The Fast Infoset standard extends the XML Information Set to support the concept of an octet information item . According to this conceptual extension of the XML Information Set, there is an octet information item for each octet that appears in a fast infoset document. Each octet is a logically separate information item, but applications are free to chunk octets into larger groups (sequence of octets) as necessary or desirable.
An octet information item has the following properties:
A sequence of character information items can be constructed, using the Base64 encoding, from a sequence of octet information items .
The use of tables and indexing is the primary mechanism by which the Fast Infoset compresses many of the strings present in an infoset. Recurring strings may be replaced with an index (an integer value) which points to a string in a table.
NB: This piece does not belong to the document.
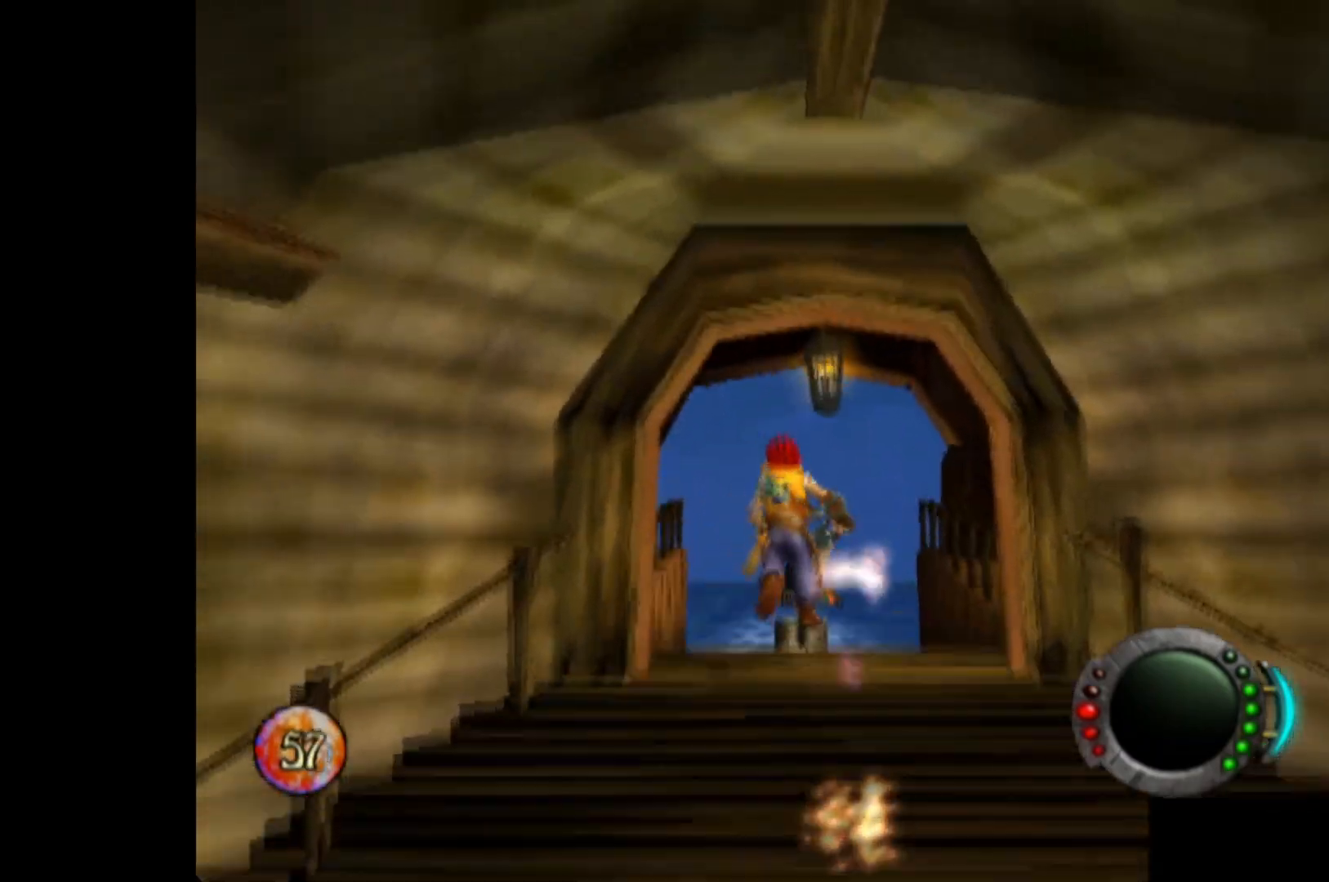
{"buttons": ["A", "X"], "left_stick": "up", "events": [[160, "X", "down"], [300, "A", "down"]]}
A serializer will add the first occurrence of a common string to the string table, and then, on the next occurrence of that string, refer to it using an index into the table. A hash table can be used for efficient checking of strings (the string being the key to obtaining the index; every time a unique string is added to the hash table, the index of the table is incremented).
A parser will add the first occurrence of a common string to the string table, and then, on the next occurrence of that string, obtain the string by using the index into the table. A simple array (which usually grows but may possibly shrink under certain conditions can be used.
The indexing of qualified names (a tuple of the [namespace name], [prefix] properties of a namespace information item and the [local name] property of an element information item or an attribute information item ) is a second level of indexing. A serializer will add the first occurrence of a qualified name tuple to the table (after adding each string to the string table if it has not occurred before) and then, on the next occurrence of that qualified name tuple, refer to it using an index into the table.
There are distinct string tables for the following strings:
The generic string table will be used for chunks of character information items .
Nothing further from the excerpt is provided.